EDIT: If you want empirical proof go turn on your water faucet and observe that the fluid stream "necks down".

CS
 
  • #15
CS
I think you are correct!
Moreover pressure at bottom is larger in case of stationary fluid only (unless moving fluid has perfect horizontal streamlines). When fluid is moving vertically i don't think pressure will increase at bottom and so it will not counter gravity.
So, definitely gravity will have it's effect on fluid velocity and thereby decrease the hydraullic cross section. Am I following you correct?
But why then all books write the other way. They all take same velocity at bottom which made me confused.
 
  • #16
stewartcs said:
EDIT: If you want empirical proof go turn on your water faucet and observe that the fluid stream "necks down".

CS

I tried that …

it clearly "necks down" below the pipe (ie, outside it) …

but I couldn't see it doing so in the pipe. :redface:
 
  • #17
R Power said:
CS
I think you are correct!
Moreover pressure at bottom is larger in case of stationary fluid only (unless moving fluid has perfect horizontal streamlines). When fluid is moving vertically i don't think pressure will increase at bottom and so it will not counter gravity.
So, definitely gravity will have it's effect on fluid velocity and thereby decrease the hydraullic cross section. Am I following you correct?
But why then all books write the other way. They all take same velocity at bottom which made me confused.

Yes you are following me correctly.

Most Fluid Mechanics books make the assumption that the pipe is completely full of fluid. This makes solving the problem easier since you can eliminate (in some cases) the velocity at the two points when using the general energy equation.

Since they assume the fluid's area is the same as the pipe, they thereby assume that the velocity is also the same (which is reasonable for most practical fluid flow problems).

In real life the physics of the vertical section dictate that since the velocity increases due to gravity accelerating it, the area must decrease in order to conserve mass. It would make the solution more difficult (using the techniques taught in most Fluid Mechanics courses) if they did not make that assumption.

CS
 
  • #18
tiny-tim said:
I tried that …

it clearly "necks down" below the pipe (ie, outside it) …

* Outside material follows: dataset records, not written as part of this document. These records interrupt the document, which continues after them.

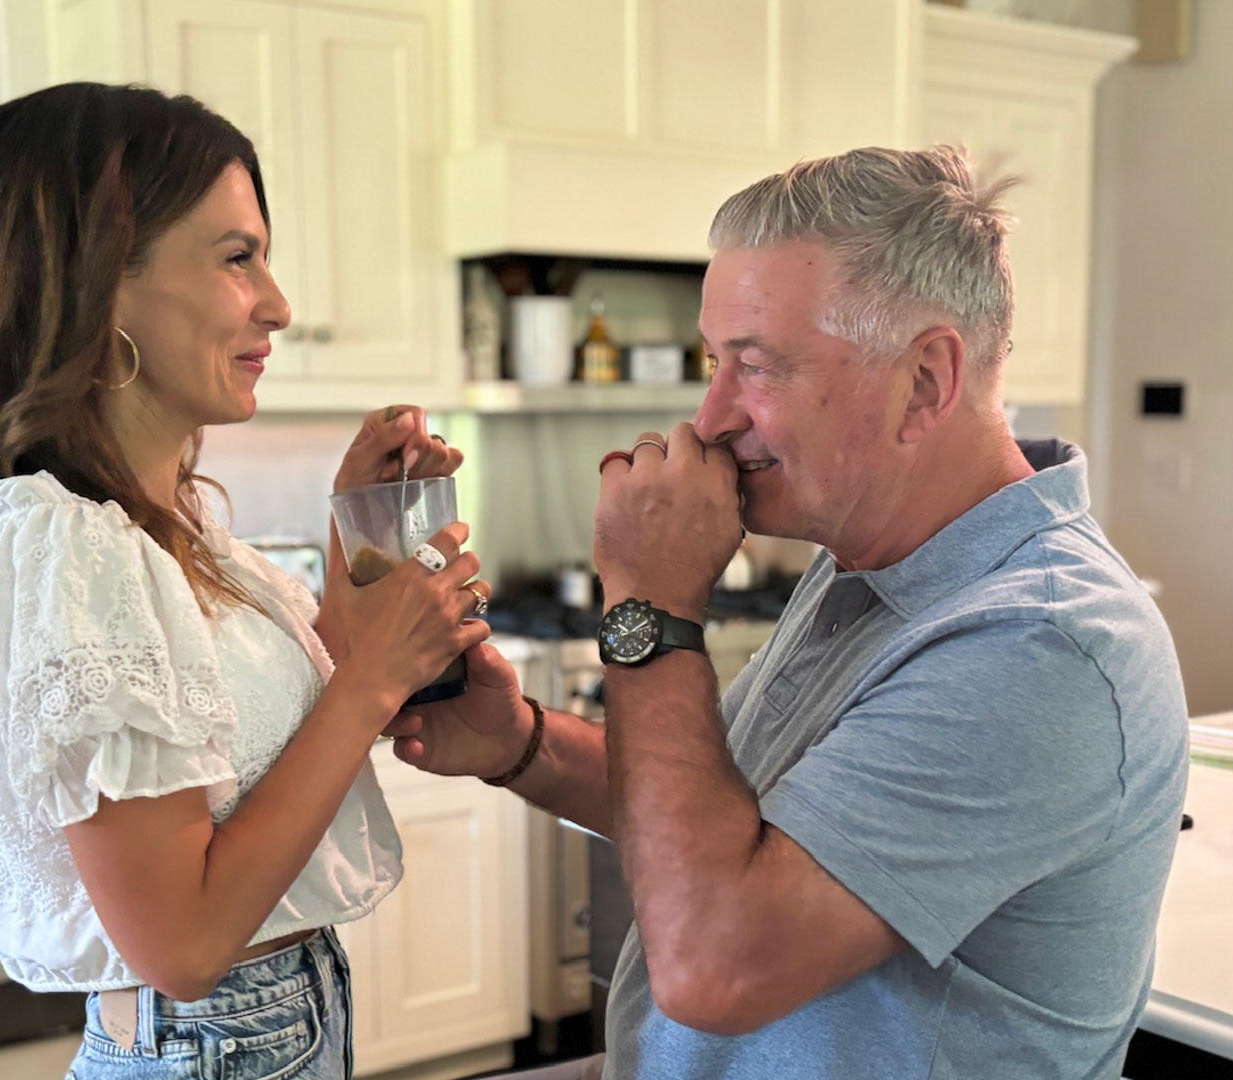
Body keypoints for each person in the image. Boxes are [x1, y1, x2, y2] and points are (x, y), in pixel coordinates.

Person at [387, 146, 1189, 1080]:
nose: (711, 419)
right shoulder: (864, 557)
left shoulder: (1040, 644)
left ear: (926, 381)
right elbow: (731, 828)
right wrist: (522, 745)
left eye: (757, 367)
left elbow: (714, 966)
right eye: (713, 364)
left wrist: (650, 605)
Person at [0, 83, 491, 1080]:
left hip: (271, 1024)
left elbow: (265, 753)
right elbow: (183, 945)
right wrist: (374, 677)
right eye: (237, 257)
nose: (278, 306)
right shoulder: (72, 552)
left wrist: (359, 548)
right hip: (212, 1043)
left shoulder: (165, 531)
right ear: (98, 283)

but I couldn't see it doing so in the pipe. :redface:

Use your ex-ray glasses next time!...:rofl:

CS
 
  • #19
stewartcs said:
Use your ex-ray glasses next time!...:rofl:

CS

But they don't see through metal! :redface:
 

1. What is the continuity equation in water flow?

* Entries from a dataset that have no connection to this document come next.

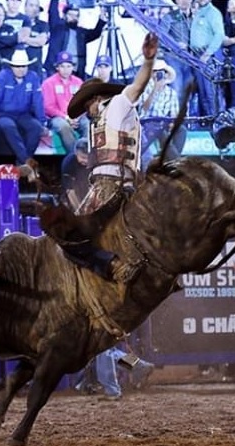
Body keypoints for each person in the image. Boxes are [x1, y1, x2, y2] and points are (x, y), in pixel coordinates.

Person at [43, 33, 158, 283]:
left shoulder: (117, 105)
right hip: (106, 185)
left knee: (71, 234)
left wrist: (148, 62)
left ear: (95, 99)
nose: (86, 111)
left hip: (113, 186)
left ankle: (113, 266)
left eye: (87, 106)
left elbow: (137, 87)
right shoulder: (98, 123)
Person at [0, 49, 45, 165]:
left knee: (36, 128)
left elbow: (38, 101)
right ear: (11, 66)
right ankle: (26, 162)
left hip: (24, 115)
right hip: (3, 114)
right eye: (18, 66)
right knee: (9, 126)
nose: (21, 69)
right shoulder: (3, 76)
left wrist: (43, 122)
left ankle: (22, 162)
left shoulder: (33, 77)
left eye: (24, 66)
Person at [139, 59, 186, 166]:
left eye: (162, 71)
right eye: (156, 71)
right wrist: (155, 89)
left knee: (181, 130)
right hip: (146, 123)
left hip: (163, 123)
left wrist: (172, 124)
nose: (159, 74)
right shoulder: (144, 89)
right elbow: (144, 108)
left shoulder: (171, 92)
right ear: (152, 74)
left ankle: (169, 159)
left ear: (166, 74)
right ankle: (176, 162)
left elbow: (174, 114)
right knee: (160, 130)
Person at [44, 0, 106, 79]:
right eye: (71, 15)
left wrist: (101, 20)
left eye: (76, 16)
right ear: (64, 15)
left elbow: (95, 33)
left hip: (77, 71)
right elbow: (52, 12)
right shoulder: (57, 27)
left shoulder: (81, 33)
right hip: (56, 70)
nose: (74, 18)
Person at [42, 51, 88, 154]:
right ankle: (75, 156)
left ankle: (87, 154)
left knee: (87, 124)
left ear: (73, 67)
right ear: (57, 67)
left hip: (77, 116)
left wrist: (77, 116)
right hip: (56, 118)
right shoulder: (49, 83)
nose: (66, 70)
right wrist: (66, 117)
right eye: (62, 66)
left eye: (68, 66)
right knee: (63, 126)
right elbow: (48, 107)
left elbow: (84, 103)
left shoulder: (79, 82)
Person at [61, 137, 90, 211]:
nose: (86, 161)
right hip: (73, 195)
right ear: (76, 153)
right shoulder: (68, 163)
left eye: (88, 158)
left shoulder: (95, 161)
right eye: (83, 157)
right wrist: (79, 210)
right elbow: (69, 190)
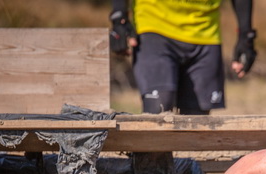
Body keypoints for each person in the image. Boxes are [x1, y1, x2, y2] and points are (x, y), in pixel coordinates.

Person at [109, 0, 257, 115]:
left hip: (206, 30)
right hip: (154, 24)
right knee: (158, 110)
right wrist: (119, 15)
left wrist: (246, 35)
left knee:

The continuity equation in water flow is a fundamental principle in fluid mechanics that states that the mass of fluid entering a system must equal the mass of fluid leaving the system. This equation is based on the principle of conservation of mass.

2. How is the continuity equation used to solve problems in water flow?

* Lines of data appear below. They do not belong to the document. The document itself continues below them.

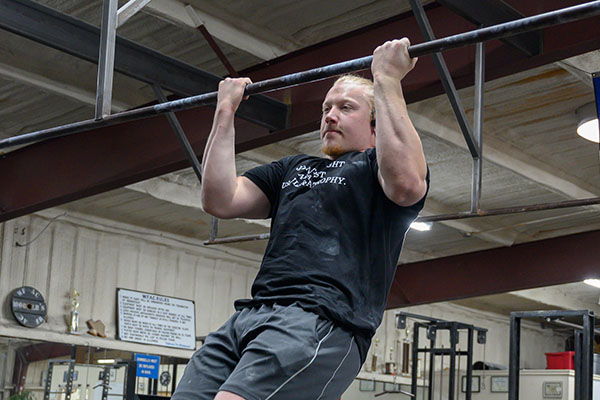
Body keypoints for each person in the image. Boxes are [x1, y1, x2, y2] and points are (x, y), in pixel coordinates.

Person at [172, 38, 429, 400]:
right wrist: (225, 112)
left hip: (322, 321)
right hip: (252, 315)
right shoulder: (293, 167)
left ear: (375, 125)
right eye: (326, 108)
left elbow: (406, 184)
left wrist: (387, 79)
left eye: (346, 107)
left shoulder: (378, 170)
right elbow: (219, 198)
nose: (330, 115)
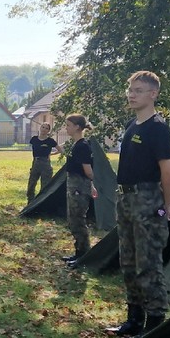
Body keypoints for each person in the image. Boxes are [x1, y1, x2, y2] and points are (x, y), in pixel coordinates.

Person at [108, 72, 170, 338]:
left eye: (138, 90)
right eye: (130, 90)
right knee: (128, 260)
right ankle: (133, 319)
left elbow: (169, 173)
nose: (131, 94)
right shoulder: (132, 124)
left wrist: (165, 205)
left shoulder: (157, 128)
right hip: (125, 198)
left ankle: (154, 325)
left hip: (147, 198)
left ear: (153, 94)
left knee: (147, 262)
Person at [62, 114, 95, 266]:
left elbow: (88, 171)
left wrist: (91, 185)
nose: (66, 128)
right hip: (75, 186)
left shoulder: (82, 146)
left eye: (68, 125)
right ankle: (78, 252)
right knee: (73, 220)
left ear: (77, 127)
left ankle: (84, 255)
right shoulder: (77, 144)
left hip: (79, 188)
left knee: (78, 220)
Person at [26, 121, 59, 200]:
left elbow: (60, 150)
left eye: (46, 128)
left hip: (45, 164)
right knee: (31, 184)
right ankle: (30, 202)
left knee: (45, 186)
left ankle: (42, 203)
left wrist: (51, 154)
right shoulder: (34, 139)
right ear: (40, 128)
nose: (44, 129)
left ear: (48, 131)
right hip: (35, 162)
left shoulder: (50, 141)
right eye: (43, 127)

The continuity equation is used to solve problems in water flow by providing a mathematical relationship between the flow rate and the cross-sectional area of a pipe or channel. This equation helps to determine the velocity of the fluid at different points in the system and can also be used to predict flow rates and pressure changes.

3. What are the assumptions made when using the continuity equation in water flow?

The continuity equation assumes that the fluid is incompressible, meaning that its density remains constant. It also assumes that the flow is steady and the flow is laminar, meaning that there is no turbulence. Additionally, the equation assumes that there are no external forces acting on the fluid, such as gravity or friction.

4. Can the continuity equation be applied to all types of fluid flows?

Yes, the continuity equation can be applied to all types of fluid flows, including both liquids and gases. However, it is most commonly used for incompressible fluids, as compressible fluids may have varying densities that can complicate the calculations.

5. How can the continuity equation be verified experimentally?

The continuity equation can be verified experimentally by using flow rate meters and measuring the velocity and cross-sectional area of the fluid at different points in the system. These measurements can then be compared to the values calculated using the continuity equation, and any discrepancies can be investigated to improve the accuracy of the equation.